If Biden chooses instead to allow delisting to stand, well, we’ve seen that movie before.
In 2012, wolves were removed from the federal endangered species list in Michigan, Wisconsin and Minnesota. A federal judge restored protection in 2014, and an appeals court upheld this ruling in 2017.
In the two and half years that wolf hunting and trapping were allowed, more than a third of the region’s entire wolf population was killed. A repeat of the same fiasco would result in the same leap backward for wolf recovery on a nationwide scale.
There’s little to support claims of wolf recovery. Oregon has some 160 wolves inhabiting just 12% of the suitable habitat within the state. Washington’s 2019 minimum population was reported at just 108 wolves — the third straight year the growth rate for the state’s wolf population was well below the baseline recovery rate of 30%.
If allowed to proceed unchecked, federal delisting will trigger a cascade of state management decisions that will bring more state-sanctioned wolf slaughters and doom the species' recovery.
States such as Wisconsin mandate an immediate wolf hunting and trapping season upon federal delisting. Wolves that attempt to disperse from the western Great Lakes states to seek new territory in the Dakotas can be gunned down on sight without penalty.
In California, wolves are barely starting to return, with only 14 confirmed animals in the state. California’s wolf recovery depends on wolves migrating in from Oregon. But once federal protections are removed there, California’s source population will be at risk.
The fundamental purpose of the Endangered Species Act is to protect and recover imperiled species and the ecosystems upon which they depend. Most of us are now familiar with the many ecological benefits wolves provide, as illustrated by wolf reintroduction to Yellowstone National Park. Yet with delisting, we’ll never know how healthy wolf populations might transform their former habitats in the Adirondacks, Sierra Nevada or Black Hills of South Dakota.
Nearly every time the Fish and Wildlife Service has attempted to strip wolves of protection, these efforts have either been overturned in court or withdrawn. Again and again, the courts have told the agency that its attempts to remove protections from wolves were flat-out illegal.
It’s time for the Fish and Wildlife Service to unchain this magnificent, ecologically essential species from its absurd legal and political carousel. Delisting was a last-minute “gift” from the Trump administration to conservative voters and the livestock industry right before the November election. If Biden allows it to stand, it would send a signal that he doesn’t have the stomach for charting the course needed in the U.S. to undo the incredible damage done to environmental policy over the past four years.

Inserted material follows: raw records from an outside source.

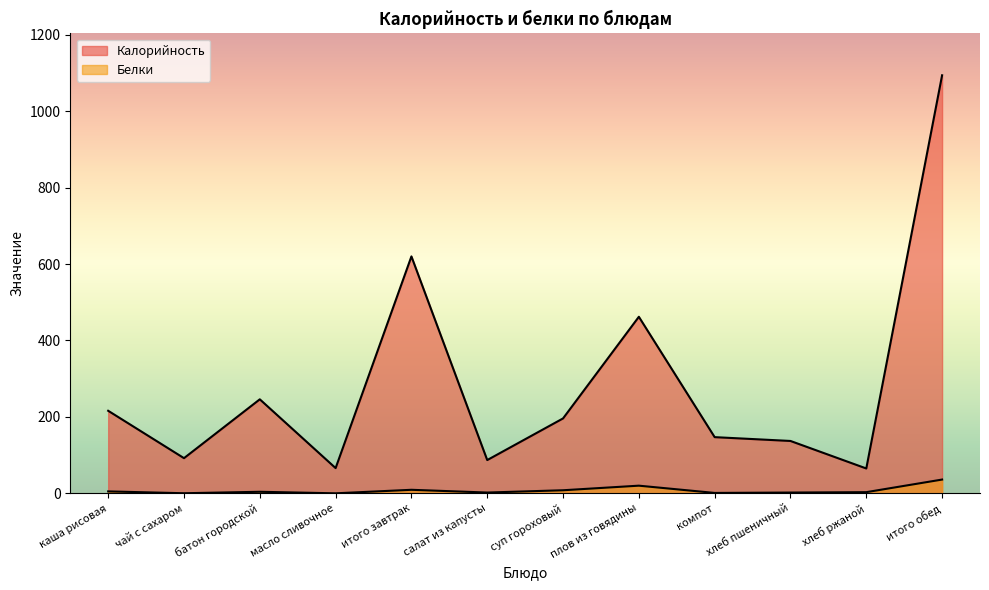

What is the difference between the maximum and minimum values in the Белки series?

36.0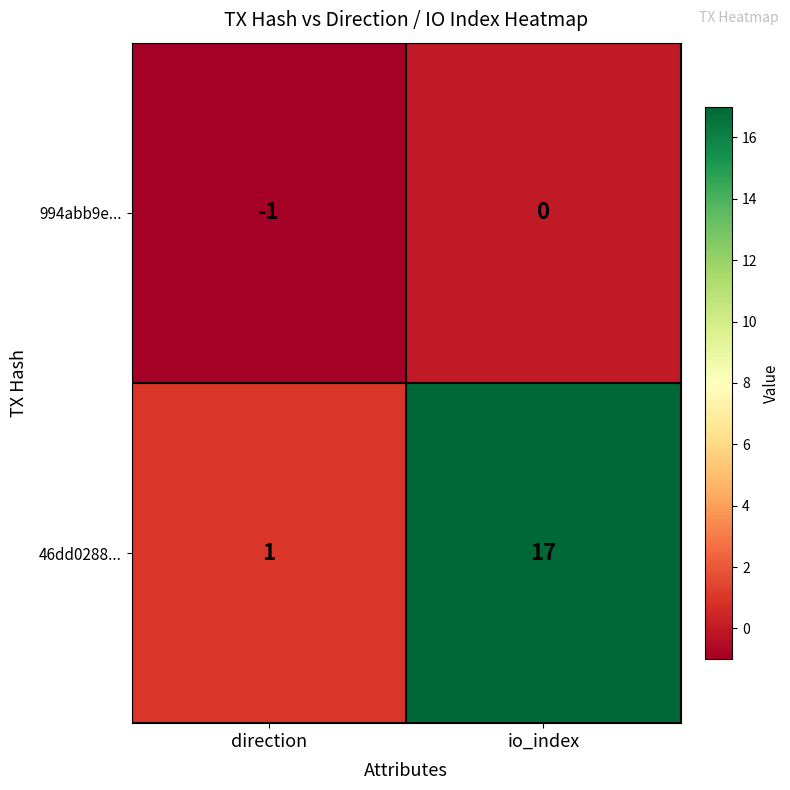

Rank the series at direction from lowest to highest value.

994abb9e..., 46dd0288...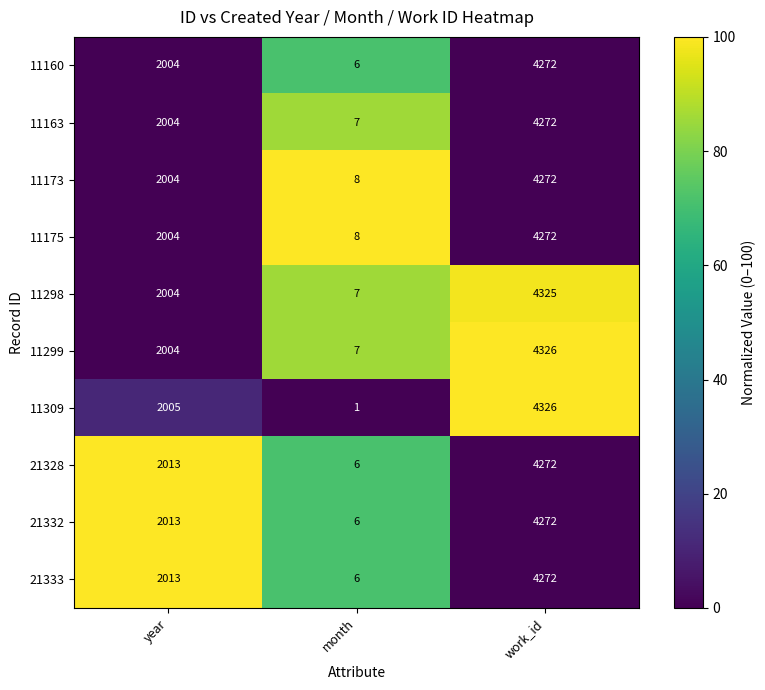

Which series has the largest total across all categories?

11299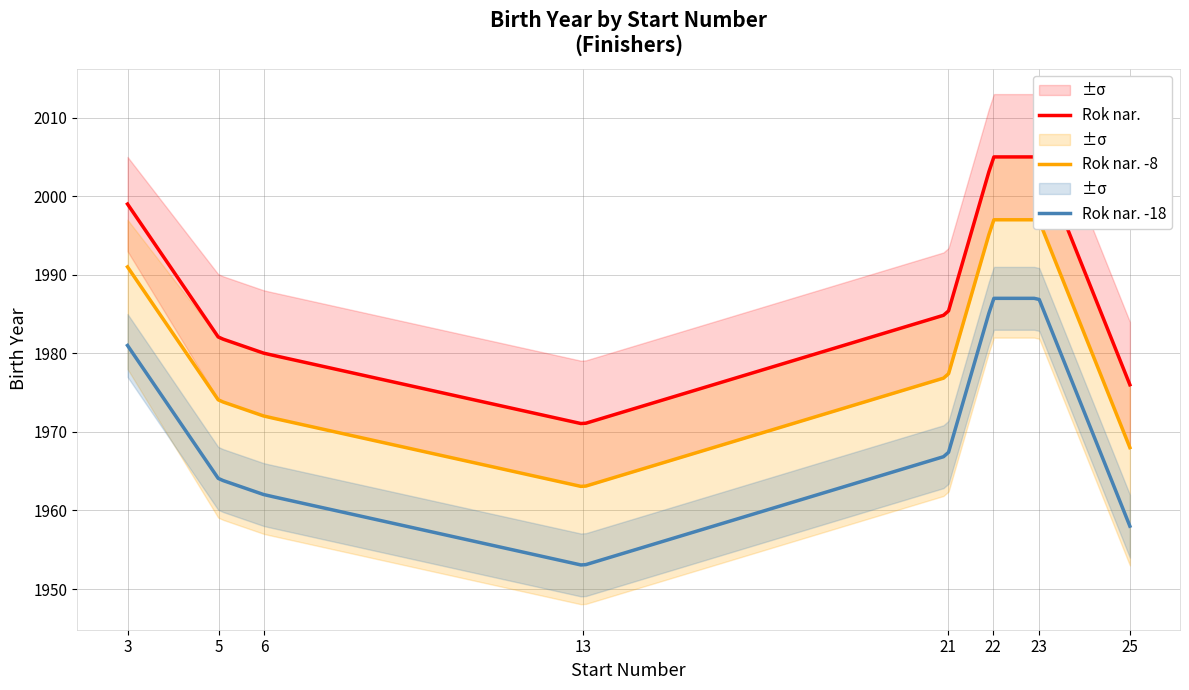

What is the value of the 6th point from the left?

2005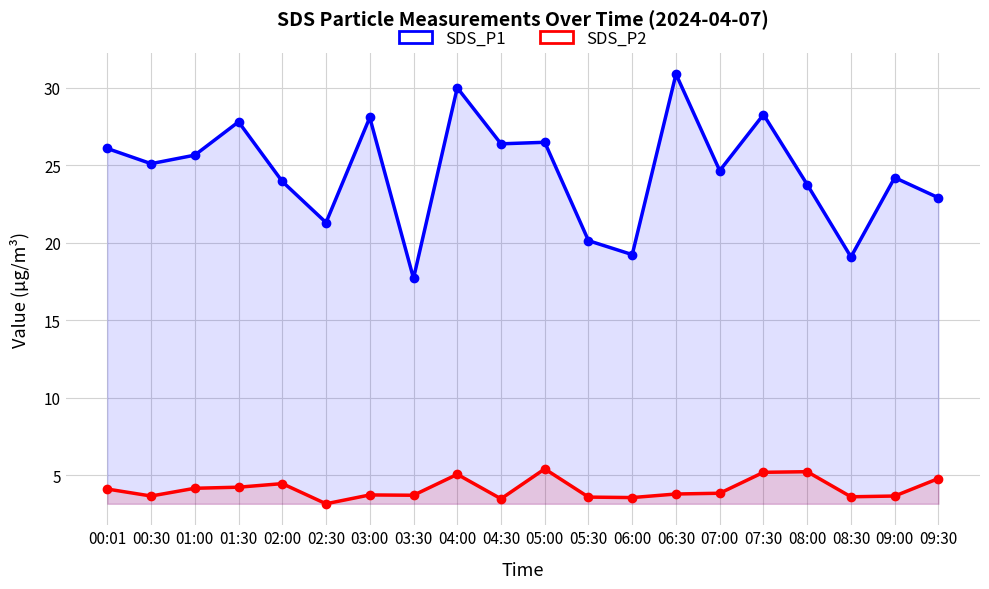

How many values in the SDS_P1 series are below 25?

10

The uncertainty surrounding the status of wolves erodes faith in good governance and wildlife management — and even the value that people place on wolves. Protection under the federal Endangered Species Act remains the most powerful and effective means of undoing nearly a century of eradication efforts throughout the nation. Without it, wolves will remain as they are now — pale shadows of their former selves, diminished symbols of a wild America now lost.